Christina Bobb has set forth in her affidavit that based on 23.1 hours billed at the hourly rate of $250 for a law firm associate in California, 3 hours billed at the hourly rate of $360 for a specialized law firm partner in California, .3 hour billed at the hourly rate of $450 for a specialized law firm partner in California, and 1.5 hours billed at the hourly rate of $395 for a specialized law firm partner in California, the total attorney's fees by California counsel were $7, 582.50. See Bobb Aff. [25-3] ¶ 2. These attorney's fees are also itemized on an attached invoice. See Higgs Fletcher & Mack, LLP Client Detailed Time & Expense Report [25-4] at 1-5. Bobb's affidavit also sets forth that Plaintiff incurred $8, 342.20 in litigation costs, comprised of filing and service fees. See Bobb Aff. [25-3] ¶ 3. These costs are also itemized on the attached invoice. See Higgs Fletcher & Mack, LLP Client Detailed Time & Expense Report [25-4] at 3-5.

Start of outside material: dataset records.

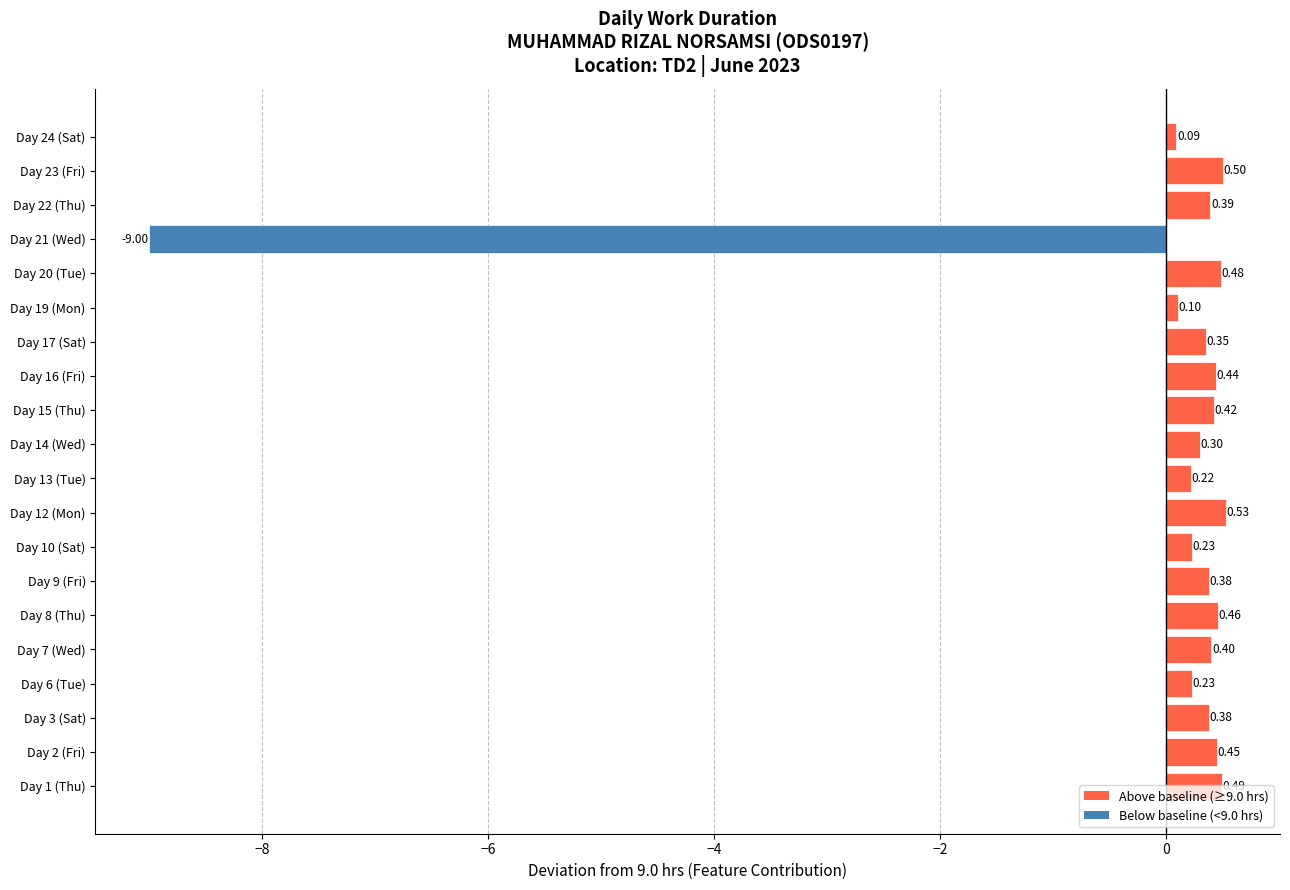

Are the bars grouped side by side (vs. stacked)?

No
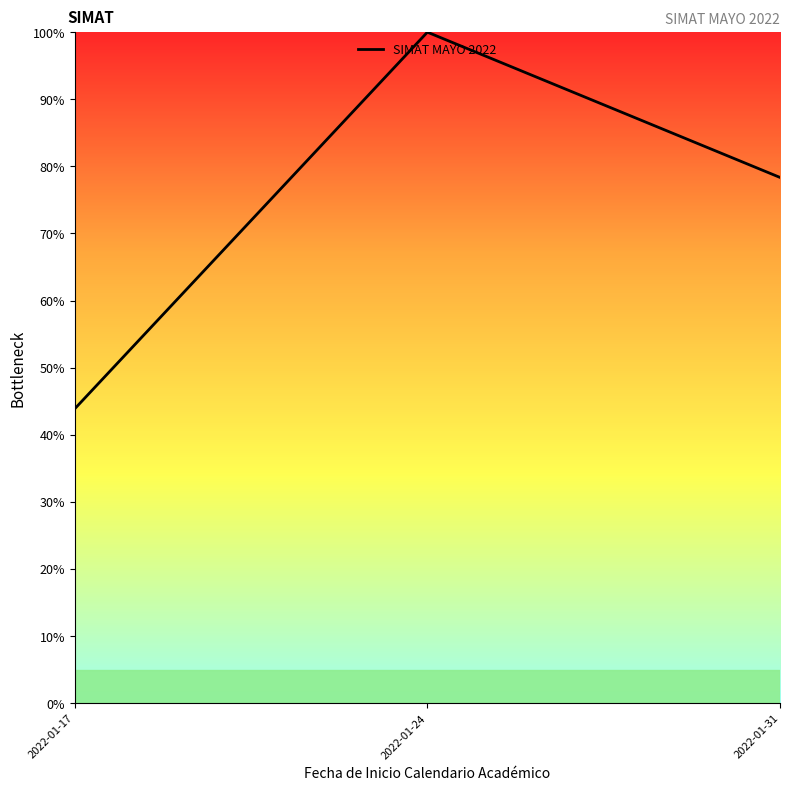

Approximately how many times larger is the value at 2022-01-31 compared to 2022-01-17?

1.8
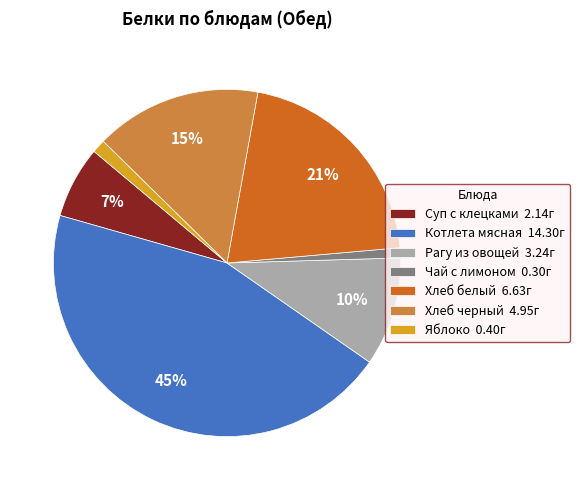

Which has a higher value, Хлеб белый or Хлеб черный?

Хлеб белый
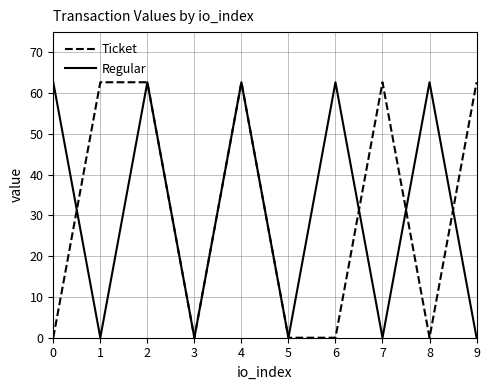

How many series are shown in this chart?

2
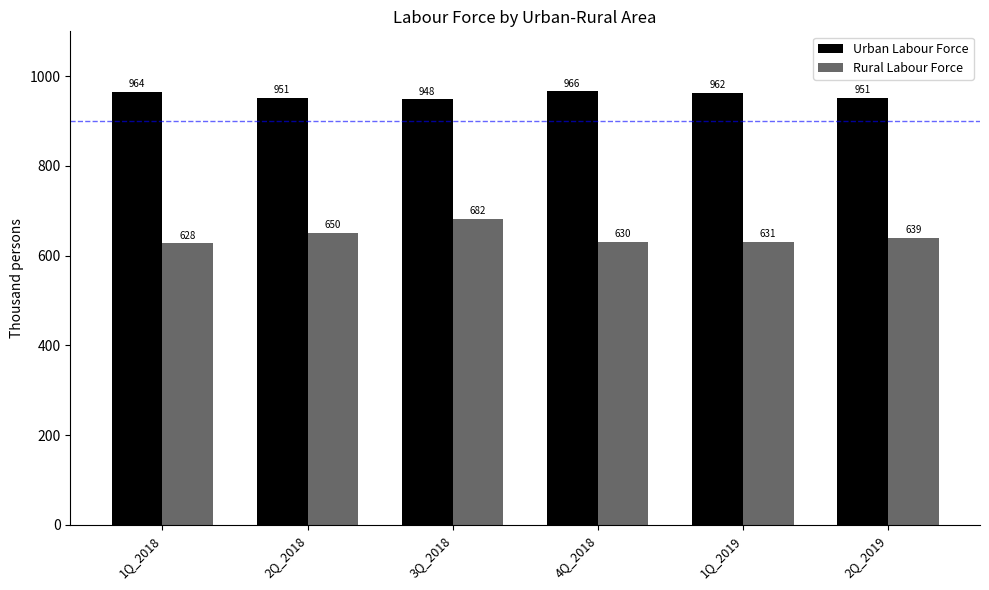

Are the bars horizontal?

No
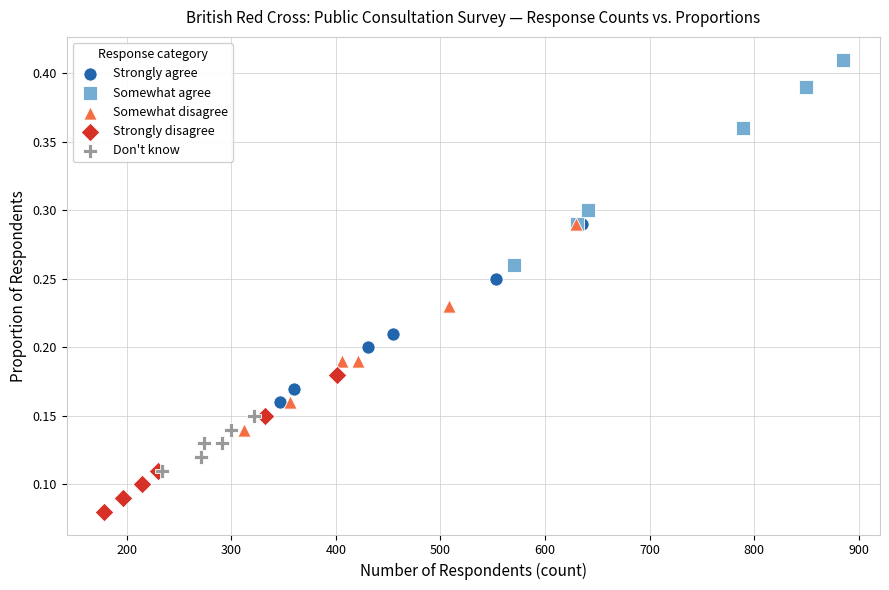

Which series reaches the minimum Y coordinate?

Strongly disagree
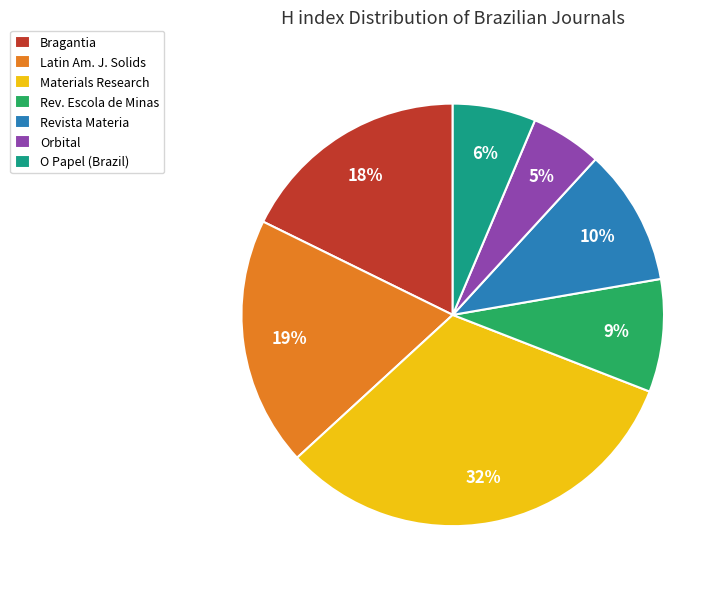

What is the ratio of the value at O Papel (Brazil) to the value at Materials Research?

0.2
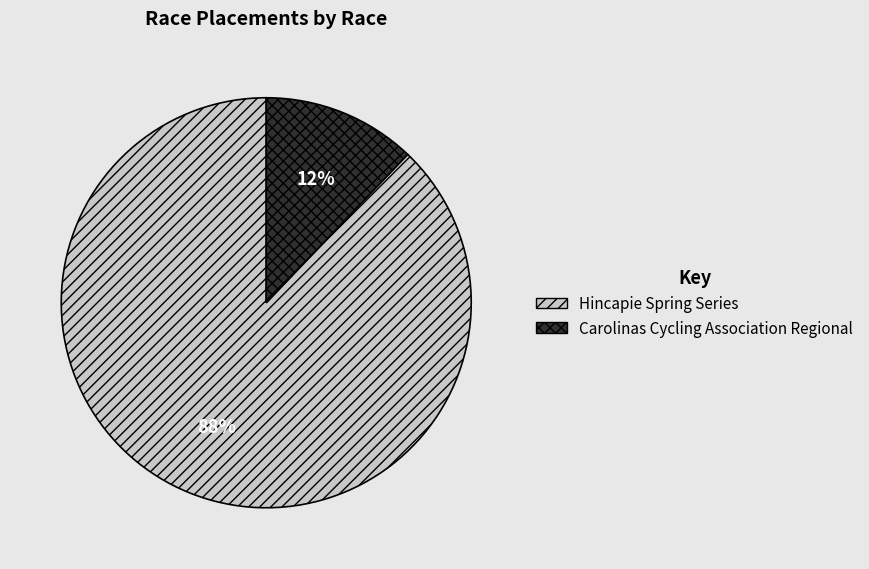

Between Carolinas Cycling Association Regional and Hincapie Spring Series, which is larger?

Hincapie Spring Series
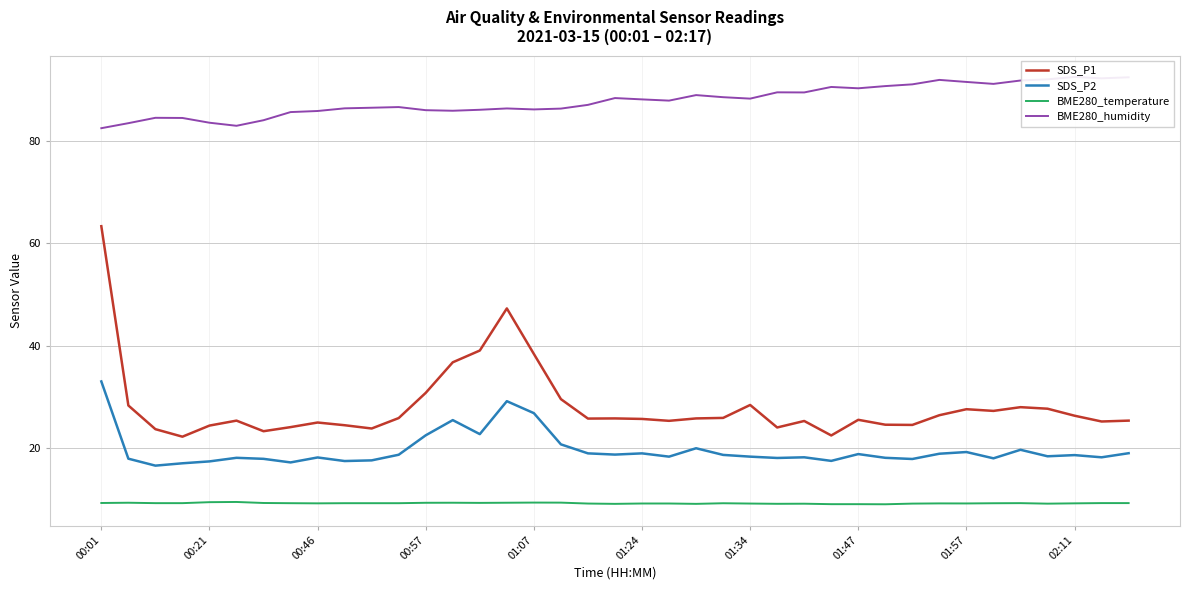

True or false: BME280_temperature and SDS_P2 intersect in this chart.

False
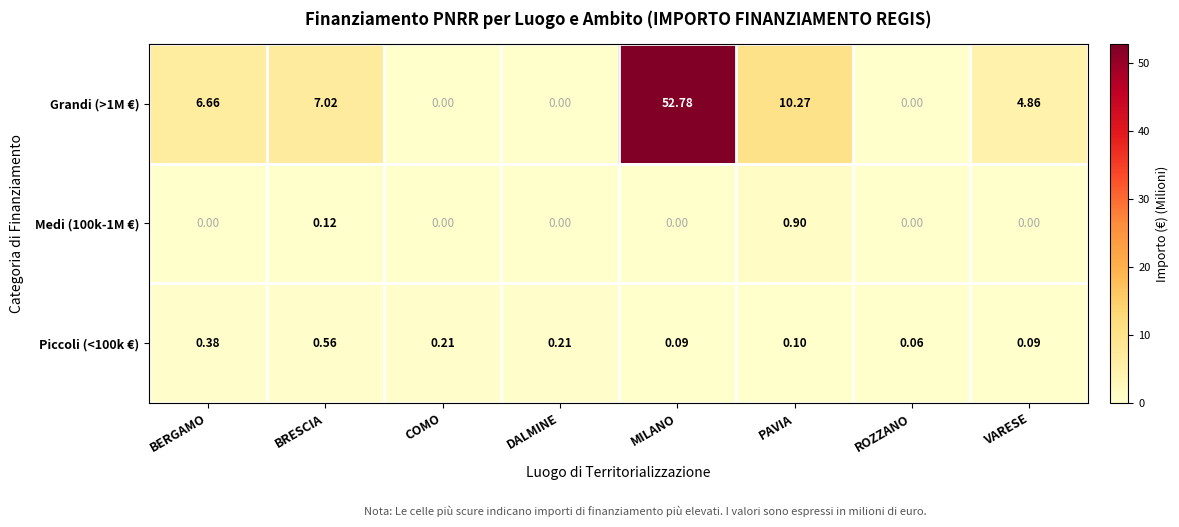

Which category has the highest value across all series?

MILANO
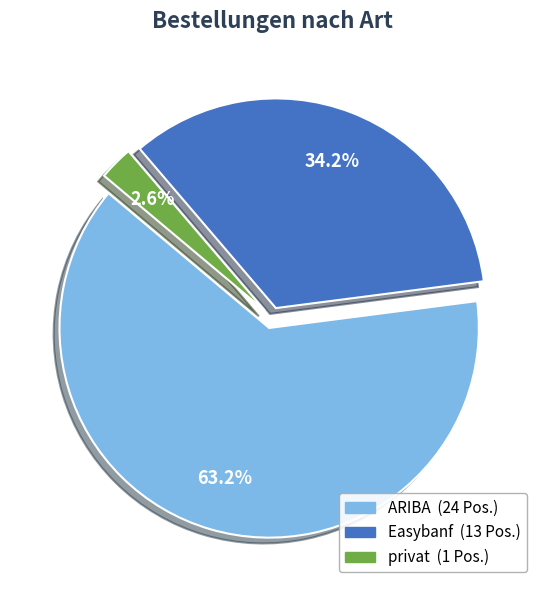

What is the smallest slice in the pie chart?

privat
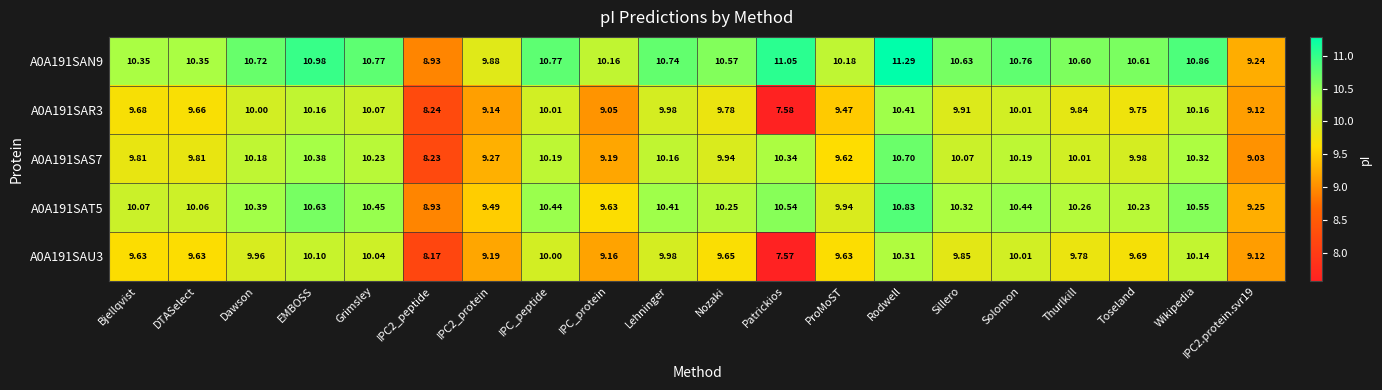

At which category does the chart reach its minimum across all series?

Patrickios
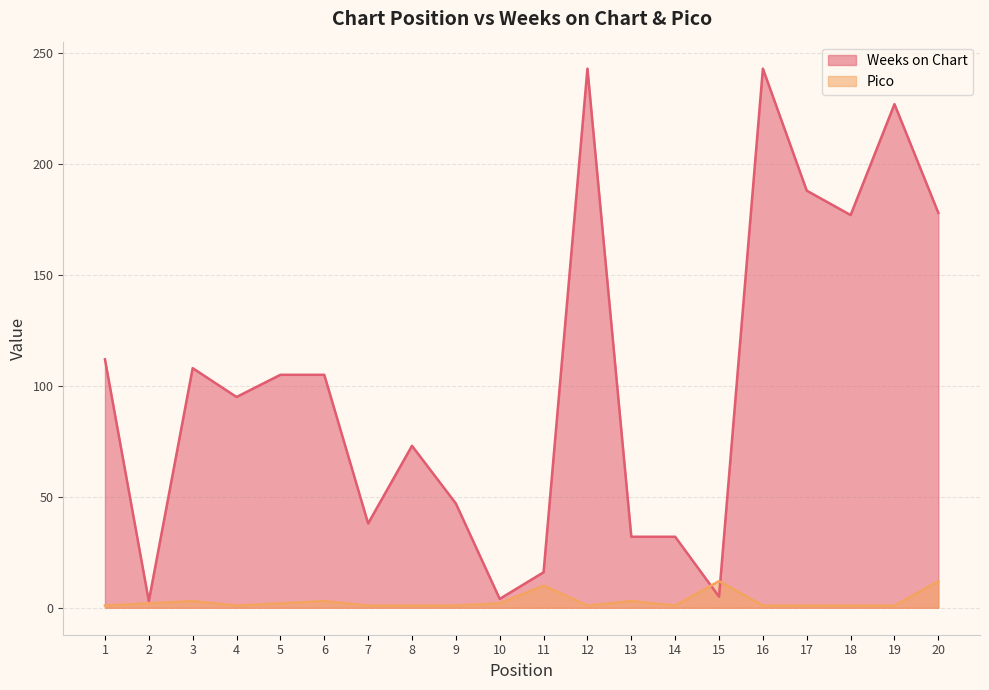

At which category is the sum across all series the highest?

12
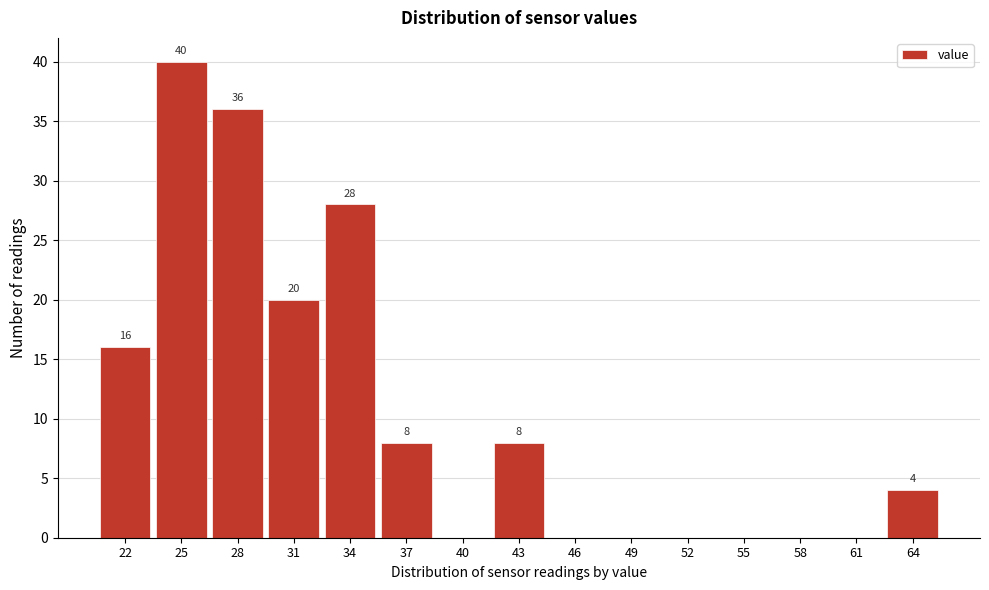

Reading left to right, list all the values displayed in this chart.

22=16	25=40	28=36	31=20	34=28	37=8	40=0	43=8	46=0	49=0	52=0	55=0	58=0	61=0	64=4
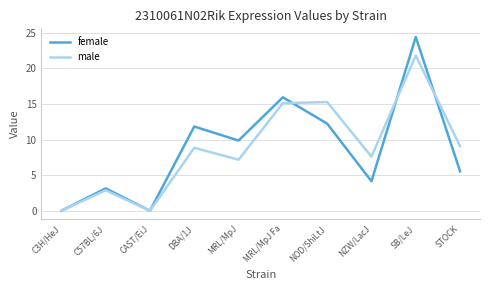

At which category does female reach its first local peak?

C57BL/6J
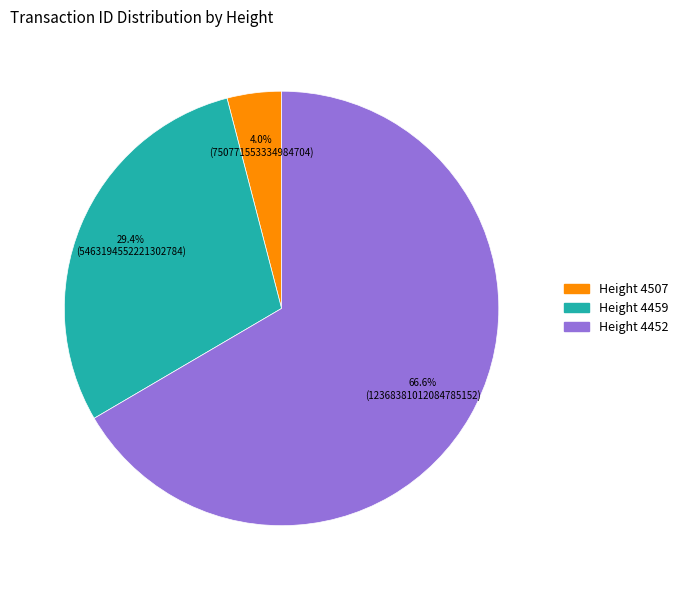

Is there any slice that represents more than half of the pie?

Yes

Therefore, Plaintiff requests $9, 970 in attorney's fees for local counsel and $7, 582.50 in attorney's fees for California counsel, totaling $17, 552.50 in attorney's fees overall. And Plaintiff requests $307.86 in costs for local counsel and $8, 342.20 in costs for California counsel, totaling $8, 650.06 in costs overall. The Court finds that this amount of attorney's fees and costs is warranted.

C. Conclusion

In sum, the Court, having considered all the evidence and the pleadings in this cause, having heard the argument of counsel, and otherwise being advised in the premises, hereby enters judgment against Defendants Columbus Crossfitness, LLC and Chance Wiygul, jointly and severally, in the amount of Sixty One Thousand Three Hundred Eighty One and 80/100 Dollars ($61, 381.80), with attorney's fees in the amount of Seventeen Thousand Five Hundred Fifty-Two and 50/100 Dollars ($17, 552.50) and costs in the amount of Eight Thousand Six Hundred Fifty and 6/100 Dollars ($8, 650.06), for a total judgment in favor of Plaintiff Crossfit, Inc. of Eighty Seven Thousand Five Hundred Eighty-Four and 36/100 Dollars ($87, 584.36).

An order in accordance with this opinion shall issue this day.